As an athlete, she’s an intriguing player with a very high ceiling because most 6-1 high school girls are confined to rebounding and scoring in the paint.
They don’t have ball-handling and passing skills. Troutman does.
They don’t have shooting range. Troutman does.
She’s not a great 3-point shooter yet, but her form looks good and she’s a threat. She’ll probably shoot a solid 35-40 percent on 3s as a senior.
“I really don’t like the post, but my team has needed me to play in the post a lot,” Troutman said. “I’m sure I’ll be more of a wing player in college.”
Passing might be what she does better than anything. She sees the floor and can throw the ball over smaller defenders. That’s really going to show up on the college level when she’s playing with more finishers. Wingate generally has one of the better teams in the SAC.

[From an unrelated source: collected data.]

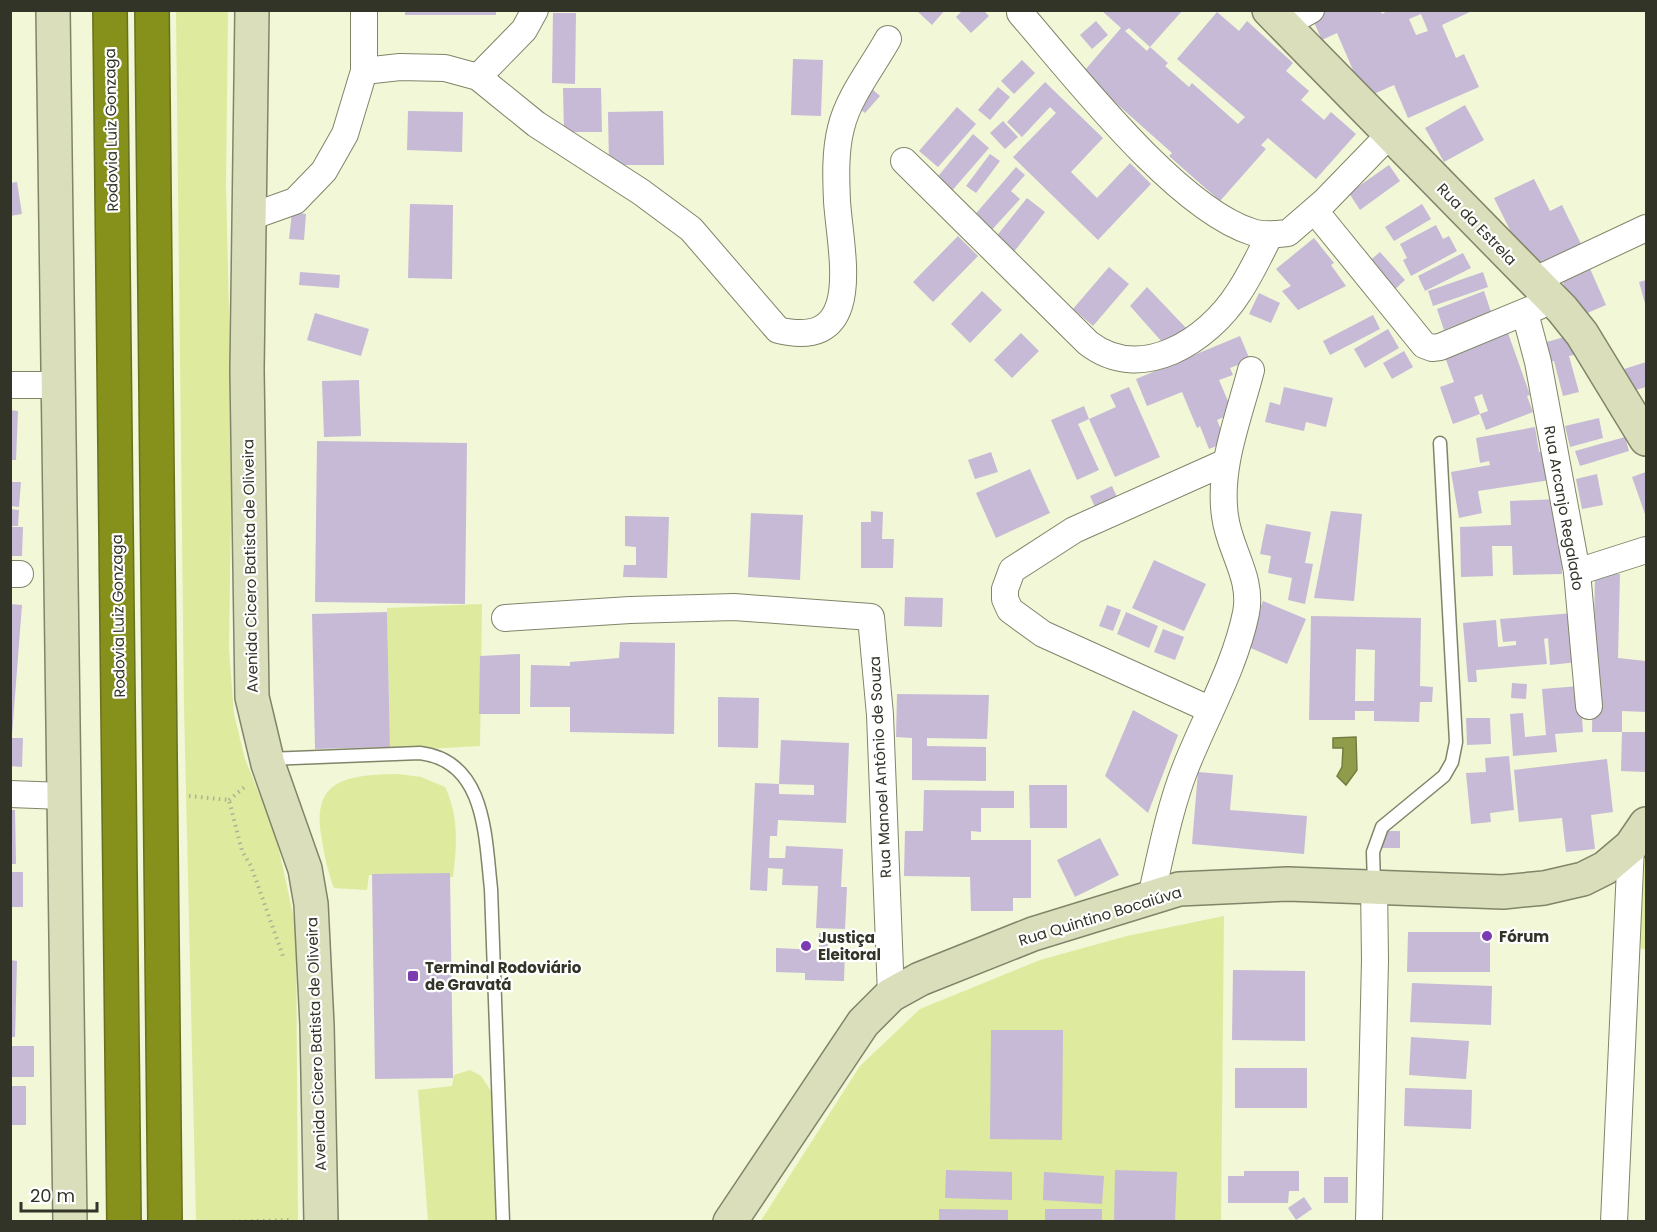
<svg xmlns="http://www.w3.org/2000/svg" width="1657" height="1232" font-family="Poppins,sans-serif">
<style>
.green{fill:#deea9e}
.water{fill:#919c4a;stroke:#747d40;stroke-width:1.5}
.building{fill:#c7bad6;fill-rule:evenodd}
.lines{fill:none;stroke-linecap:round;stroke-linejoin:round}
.lane-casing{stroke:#808569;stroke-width:15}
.street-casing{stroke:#808569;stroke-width:28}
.secondary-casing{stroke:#808569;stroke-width:36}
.highway-casing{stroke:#68701f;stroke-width:36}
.path{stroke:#adb198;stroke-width:4;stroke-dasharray:1.5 4.5;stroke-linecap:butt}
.lane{stroke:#fff;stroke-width:12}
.street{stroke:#fff;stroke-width:26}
.secondary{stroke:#dadeba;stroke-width:33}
.highway{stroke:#85911a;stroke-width:33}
.poi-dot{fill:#7b3cb1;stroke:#fff;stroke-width:2}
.labels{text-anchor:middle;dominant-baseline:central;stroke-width:4.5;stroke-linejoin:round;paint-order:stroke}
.street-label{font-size:15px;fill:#323428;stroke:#fff}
.poi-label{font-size:15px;font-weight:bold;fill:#323428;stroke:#fff;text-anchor:start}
</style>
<rect width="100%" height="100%" fill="#f1f7d7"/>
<g class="green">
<polygon points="176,11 228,11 226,185 232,440 229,649 234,714 245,759 276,836 296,928 298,1221 196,1221 184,705"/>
<polygon points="482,604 480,746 390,751 387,608"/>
<path d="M398,774L421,777L445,787C459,816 457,846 453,877L369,875L367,890L334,888C327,870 324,853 321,834C312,777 352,775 398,774Z"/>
<polygon points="1646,851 1646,949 1635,948 1644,853"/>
<polygon points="1224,916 1221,1221 760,1222 860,1066 920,1009 1040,960 1127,936"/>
<polygon points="470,1070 481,1076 491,1091 498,1221 428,1221 418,1090 452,1086 454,1075"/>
</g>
<polygon class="water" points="1356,737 1357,770 1346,785 1337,776 1342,767 1343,748 1333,748 1333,738"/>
<g class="building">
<rect x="405" y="10" width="91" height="5"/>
<polygon points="916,10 945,10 932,25"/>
<polygon points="963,10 983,10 989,16 971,33 956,17"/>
<polygon points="1101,10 1183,10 1150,47 1129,28 1125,31 1147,51 1150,47 1168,63 1165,66 1189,87 1192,83 1238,124 1245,117 1177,59 1217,12 1239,31 1247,21 1293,63 1286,71 1309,91 1301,100 1324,120 1331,112 1356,134 1316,179 1268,138 1261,145 1266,149 1220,201 1169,156 1172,153 1108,96 1104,100 1079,77 1121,28"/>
<path d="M1324,10H1380L1382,14L1389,10H1474L1442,25L1456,58L1464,54L1479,87L1408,118L1394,85L1365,98L1337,33L1322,40L1311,16ZM1421,14L1428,31L1416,35L1409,19Z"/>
<polygon points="553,13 576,13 575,84 552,83"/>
<polygon points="1096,21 1108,35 1092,49 1080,35"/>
<polygon points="793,59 823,60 821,116 791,115"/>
<polygon points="1022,60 1035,73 1014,94 1001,81"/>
<polygon points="1045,82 1103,138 1071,172 1097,198 1130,163 1151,184 1098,240 1013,157 1056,113 1050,107 1022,137 1007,122"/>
<polygon points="998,87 1010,97 990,120 978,110"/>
<polygon points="563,88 601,88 602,132 564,132"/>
<polygon points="871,88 880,96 865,113 856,106"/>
<polygon points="1465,105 1484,140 1444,162 1425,128"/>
<polygon points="957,107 976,124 938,167 919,151"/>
<polygon points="408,111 463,112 462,152 407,150"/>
<polygon points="663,111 664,165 609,165 608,112"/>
<polygon points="1003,121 1018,137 1005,149 990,133"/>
<polygon points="973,134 989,148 950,193 935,180"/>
<polygon points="990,154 1000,161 976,193 966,186"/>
<polygon points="1389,165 1400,181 1360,210 1349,193"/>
<polygon points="1016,167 1025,175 1011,191 1020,199 989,233 972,218"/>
<polygon points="1534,179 1550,211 1562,205 1581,244 1530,270 1494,198"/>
<polygon points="17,182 22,214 10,216 10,183"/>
<polygon points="1027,198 1045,212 1013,253 995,238"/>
<polygon points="410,204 453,205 452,279 408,278"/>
<polygon points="1422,204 1431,219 1394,241 1385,227"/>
<polygon points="292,212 306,214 304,240 289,239"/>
<polygon points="1436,225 1443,239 1449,236 1457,251 1411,276 1403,260 1407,258 1400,244"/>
<polygon points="958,236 978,256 933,302 913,282"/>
<polygon points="1314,238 1334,263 1331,265 1346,286 1298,310 1282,291 1291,286 1276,269"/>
<polygon points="1380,252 1405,280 1393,291 1367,263"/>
<polygon points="1463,253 1471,268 1425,291 1418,276"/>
<polygon points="1588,264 1606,305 1578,317 1560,276"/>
<polygon points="1109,267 1129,284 1093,326 1073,309"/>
<polygon points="300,272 340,275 339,288 299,285"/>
<polygon points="1483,272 1488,287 1433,306 1428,291"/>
<polygon points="1646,280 1646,307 1639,282"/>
<polygon points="1147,287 1187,329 1163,343 1130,306"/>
<polygon points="982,291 1002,310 970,343 951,324"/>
<polygon points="1484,291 1491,312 1444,330 1437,309"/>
<polygon points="1259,293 1280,303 1271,323 1249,314"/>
<polygon points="315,313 369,329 361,356 307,340"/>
<polygon points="1373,315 1380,329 1330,355 1323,341"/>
<polygon points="1388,329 1399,348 1365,368 1354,349"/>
<polygon points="1021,333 1039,351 1012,378 994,360"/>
<polygon points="1508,333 1530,395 1527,396 1533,412 1486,430 1480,414 1488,411 1482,394 1474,397 1480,414 1453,424 1440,387 1454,382 1445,357"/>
<polygon points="1240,336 1250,360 1230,368 1233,375 1219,380 1233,413 1217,420 1226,442 1209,449 1200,426 1197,428 1182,392 1147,406 1136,379"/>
<polygon points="1568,336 1574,355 1569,356 1579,392 1563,396 1554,361 1548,362 1543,343"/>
<polygon points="1404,351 1413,367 1392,379 1383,363"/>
<polygon points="1646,362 1646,387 1625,393 1618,371"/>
<polygon points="359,380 361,436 324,437 322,381"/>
<polygon points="1129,387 1160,457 1115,477 1089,419 1078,424 1099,470 1077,480 1051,420 1084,406 1089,419 1116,407 1110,395"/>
<polygon points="1284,387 1333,398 1326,427 1306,422 1304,431 1265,422 1270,402 1280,405"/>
<polygon points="10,410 18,411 16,460 10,460"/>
<polygon points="1599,418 1603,438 1570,447 1565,426"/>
<polygon points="1535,427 1539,452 1545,451 1550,480 1478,491 1482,513 1459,518 1451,472 1490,465 1489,461 1480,463 1476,438"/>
<polygon points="1625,437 1629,451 1580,466 1575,451"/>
<polygon points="317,441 467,443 465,604 315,602"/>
<polygon points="991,452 998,472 975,479 968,460"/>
<polygon points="1030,469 1050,513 996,538 976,493"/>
<polygon points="1646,472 1646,517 1632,477"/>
<polygon points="1597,474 1603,505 1582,509 1576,479"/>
<polygon points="10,482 21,482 19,507 10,506"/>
<polygon points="1112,486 1117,497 1095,507 1090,496"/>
<polygon points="1559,499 1562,574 1513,575 1512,546 1492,546 1493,576 1461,577 1460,527 1511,525 1510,501"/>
<polygon points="10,509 19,510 18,526 10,526"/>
<polygon points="871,511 883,512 882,539 894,539 893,568 861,568 861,522 871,522"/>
<polygon points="1331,511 1362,514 1354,601 1314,598"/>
<polygon points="751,513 803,515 800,580 748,577"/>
<polygon points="625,516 669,517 667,578 623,577 624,565 636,565 636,547 625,546"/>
<polygon points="1266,524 1311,532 1305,563 1313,564 1305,604 1288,600 1292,578 1268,573 1271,556 1260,554"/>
<polygon points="10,527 23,527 22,556 10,556"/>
<polygon points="1154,560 1206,584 1184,631 1132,608"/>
<polygon points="1595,574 1620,574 1618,658 1646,661 1646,712 1622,711 1622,732 1592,732"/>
<polygon points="905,597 943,598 942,627 904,626"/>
<polygon points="1263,601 1306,619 1287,664 1244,645"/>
<polygon points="10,604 22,605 12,735 10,735"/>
<polygon points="1107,605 1121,610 1113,631 1099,626"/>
<polygon points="387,612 390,747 315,749 312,614"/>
<polygon points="1126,612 1158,626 1149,648 1117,634"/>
<polygon points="1574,613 1578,662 1550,665 1548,638 1544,639 1547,664 1476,670 1477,682 1468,682 1463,623 1496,620 1498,647 1516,645 1516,641 1503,642 1500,619"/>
<path d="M1311,616L1421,618L1420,686L1433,687L1432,702H1420L1419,722L1374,721V711H1355V720H1309ZM1356,649L1375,650L1374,701H1355Z"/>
<polygon points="1163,629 1184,637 1175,660 1154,652"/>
<polygon points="620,642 675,643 674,734 570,732 570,707 530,707 531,665 570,666 570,662 619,658"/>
<polygon points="520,654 520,714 479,714 480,656"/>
<polygon points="1512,683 1527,684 1526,699 1511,698"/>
<polygon points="1580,686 1583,732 1555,734 1557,752 1513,756 1510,714 1523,713 1525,737 1546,735 1542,689"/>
<polygon points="897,694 989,695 987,739 927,738 927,746 986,747 986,781 912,780 912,738 896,737"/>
<polygon points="718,697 759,698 758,748 718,747"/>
<polygon points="1133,710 1178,735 1148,813 1105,776"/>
<polygon points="1466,718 1490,718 1491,744 1467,745"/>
<polygon points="1622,732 1646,732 1645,772 1621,771"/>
<polygon points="10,738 23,738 22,767 10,766"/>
<path d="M781,740L849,743L846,823L778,820L777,836H770L769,858H785L786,846L843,849L841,887H847L845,929L816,928L818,886L782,885L783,869L768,868L767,891L750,890L755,783L779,784ZM779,784L814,785V795L779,794Z"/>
<polygon points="1509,756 1514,810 1490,813 1491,822 1471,824 1466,773 1486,772 1485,758"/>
<polygon points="1607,759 1613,812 1591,815 1595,849 1566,852 1562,818 1519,822 1514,770"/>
<polygon points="1198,772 1233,775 1230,810 1307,816 1304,854 1192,844"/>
<polygon points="1029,785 1067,785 1067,828 1030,828"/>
<polygon points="924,790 1014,791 1014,808 981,808 981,832 971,831 971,840 1031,840 1031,898 1013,898 1013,911 971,911 970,877 904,876 905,831 923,831"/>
<polygon points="10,810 15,810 16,864 10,864"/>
<rect x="1382" y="831" width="18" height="17"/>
<polygon points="1100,838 1119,875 1075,897 1057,860"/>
<rect x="10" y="872" width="13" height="35"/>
<polygon points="450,873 453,1078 375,1079 372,874"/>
<polygon points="1408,932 1490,932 1490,972 1407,972"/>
<polygon points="819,933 828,933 828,950 845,950 844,981 805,980 805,973 776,972 776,948 819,950"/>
<polygon points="10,960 17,961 15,1037 10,1037"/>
<polygon points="1233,970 1305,971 1305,1041 1232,1040"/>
<polygon points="1412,983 1492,986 1491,1025 1410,1022"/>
<polygon points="991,1030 1063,1030 1062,1140 990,1139"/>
<polygon points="1411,1037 1469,1041 1466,1079 1409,1075"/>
<rect x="10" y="1046" width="24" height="31"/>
<rect x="1235" y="1068" width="72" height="40"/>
<rect x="10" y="1086" width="16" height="39"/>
<polygon points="1405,1088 1472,1090 1471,1129 1404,1126"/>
<polygon points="946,1170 1012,1172 1012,1200 945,1198"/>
<polygon points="1115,1170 1177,1172 1175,1221 1114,1221"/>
<polygon points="1244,1171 1299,1171 1299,1191 1289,1191 1288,1203 1228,1203 1228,1176 1244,1176"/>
<polygon points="1044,1172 1104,1176 1102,1204 1043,1200"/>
<rect x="1324" y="1177" width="24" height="26"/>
<polygon points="1304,1197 1312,1209 1296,1220 1288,1208"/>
<polygon points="939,1209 1008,1210 1008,1221 939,1221"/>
<rect x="1045" y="1209" width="57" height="12"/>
</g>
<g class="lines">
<g class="lane-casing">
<g id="lane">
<path d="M268,759L420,753C486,761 485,836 491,889L503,1222"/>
<polyline points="1374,885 1373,852 1382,827 1444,776 1452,762 1456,742 1440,443"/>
</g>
</g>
<g class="street-casing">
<g id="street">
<path d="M1020,13C1073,74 1176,208 1252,232C1264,236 1276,234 1288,233L1325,201L1390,134"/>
<polyline points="1286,24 1311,10"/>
<polyline points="364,71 364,10"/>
<polyline points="478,77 524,30 535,10"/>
<path d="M904,161L1088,343C1141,384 1208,341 1239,292C1251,274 1260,254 1270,235"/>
<polyline points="1315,211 1424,345 1432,348 1440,347 1539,306"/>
<path d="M250,217L295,201L324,171L345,134L364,71L400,67L445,68L478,77L536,124L641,192L691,229L778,330C867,352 840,251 837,201C836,178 835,151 841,128C848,97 873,66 888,39"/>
<polyline points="1533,281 1646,228"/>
<polyline points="1525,313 1538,362 1577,572 1589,706"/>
<polyline points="10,385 57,385"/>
<polyline points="1577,572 1646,550"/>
<polyline points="10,574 20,574"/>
<polyline points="505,618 630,610 734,607 871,617 880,715 891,995"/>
<polyline points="1209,709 1043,634 1010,610 1005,599 1005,589 1012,570 1074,530 1226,462"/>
<polyline points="10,794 63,796"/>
<path d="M1151,897C1161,854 1169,810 1185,769C1205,718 1235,667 1246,613C1253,577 1229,550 1225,516C1218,467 1239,417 1251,370"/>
<polyline points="1369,1222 1375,960 1374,885"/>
<polyline points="1614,1222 1631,846"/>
</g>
</g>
<g class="secondary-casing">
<g id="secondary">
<polyline points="53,10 70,1222"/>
<polyline points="252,10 247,370 252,697 268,764 305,869 311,904 317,1025 321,1222"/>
<polyline points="1269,10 1562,309 1582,334 1646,439"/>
<polyline points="730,1222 863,1023 891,995 920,979 1033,934 1179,889 1288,884 1503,892 1544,888 1583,879 1605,868 1631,846 1646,824"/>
</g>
</g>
<g class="highway-casing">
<g id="highway">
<polyline points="110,10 124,1222"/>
<polyline points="152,10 165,1222"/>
</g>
</g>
<g class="path">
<polyline points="189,796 229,800 242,851 251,866 283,956"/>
<polyline points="229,800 246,786"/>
<polyline points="227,1222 292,1220"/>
</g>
<use href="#lane" class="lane"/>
<use href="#street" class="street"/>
<use href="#secondary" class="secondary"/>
<use href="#highway" class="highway"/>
</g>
<g class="poi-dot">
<circle cx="1487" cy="936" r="6"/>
<circle cx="806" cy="946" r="6"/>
<rect x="407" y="970" width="12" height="12" rx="3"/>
</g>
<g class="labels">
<g class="street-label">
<text transform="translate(111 130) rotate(-91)">Rodovia Luiz Gonzaga</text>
<text transform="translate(1477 224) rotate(46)">Rua da Estrela</text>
<text transform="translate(1564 508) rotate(80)">Rua Arcanjo Regalado</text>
<text transform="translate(250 566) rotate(-91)">Avenida Cicero Batista de Oliveira</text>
<text transform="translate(118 616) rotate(-91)">Rodovia Luiz Gonzaga</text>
<text transform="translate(880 767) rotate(-93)">Rua Manoel Antônio de Souza</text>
<text transform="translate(1100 916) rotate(-17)">Rua Quintino Bocaiúva</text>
<text transform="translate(316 1044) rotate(-92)">Avenida Cicero Batista de Oliveira</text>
</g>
<g class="poi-label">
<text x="1499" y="936">Fórum</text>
<text x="818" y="937">Justiça<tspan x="818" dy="17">Eleitoral</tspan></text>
<text x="425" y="967">Terminal Rodoviário<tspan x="425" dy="17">de Gravatá</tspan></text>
</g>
</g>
<rect width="1657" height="1232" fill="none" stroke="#323428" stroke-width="24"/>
<path d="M21 1202v9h76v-9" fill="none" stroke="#323428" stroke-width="3"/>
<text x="30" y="1202" font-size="18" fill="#323428" stroke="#ffffff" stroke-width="4.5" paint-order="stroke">20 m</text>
</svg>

“She can play four positions,” Brice said. “She’s a special athlete, a game-changer. She was a program-turner for us. I’m sure that when she finishes, she’ll be looked at as one of the best ever at Salisbury.”
This will be Brice’s sixth year at the helm of the Hornets, Salisbury was 12-36 in her first two seasons. Troutman arrived from Knox Middle School prior to the 2015-16 season. Salisbury is 54-21 since then, and 40-9 the last two seasons.
Troutman has averaged a double-double over the course of her 74-game career. As a junior, she attacked all the statistical categories, including the defensive ones, averaging 15.9 points, 11.0 rebounds, 4.6 steals, 3.6 assists and 2.7 blocks.
Salisbury probably would have won a few more games last season, but Troutman was injured in a Central Carolina Conference Tournament loss to Lexington, and then missed the first-round playoff game with North Surry.
“I’m fine now,” Troutman said. “I’ve been 100 percent since August.”
Troutman said winning the 2016 Christmas tournament championship game against Carson is her career highlight so far. An individual highlight came last January when she surpassed 1,000 career points at home in a win against Lexington.
Troutman has scored in double figures 64 times and has topped 20 points nine times. Her career high is 24.
“She could have scored more, could have dominated more games, but that’s not her,” Brice said. “She’s always been a great teammate. She’s unselfish. She wants to make sure her teammates are involved.”
Troutman figures to even better as a senior.
“The biggest difference is I’m a lot stronger from being in the weight room more,” she said. “Strength helps your game in all areas.”
More strength should mean more three-point plays, more finishes when she’s being pounded by double-teaming defenders in the lane. She also figures to shoot more accurately on free throws. She was at 57 percent last season, and she gets fouled a lot.
With standout guard Anayia Fulson (650 career points) back for her junior season, Troutman predicted this will be the best Salisbury team she’s played on.
“I’ve talked to Bryanna about checking off three boxes,” Brice said. “The first one was 1,000 points as a junior. The second one she checked today when she signed a National Letter of Intent. The last one I want to se her check is winning a state championship.”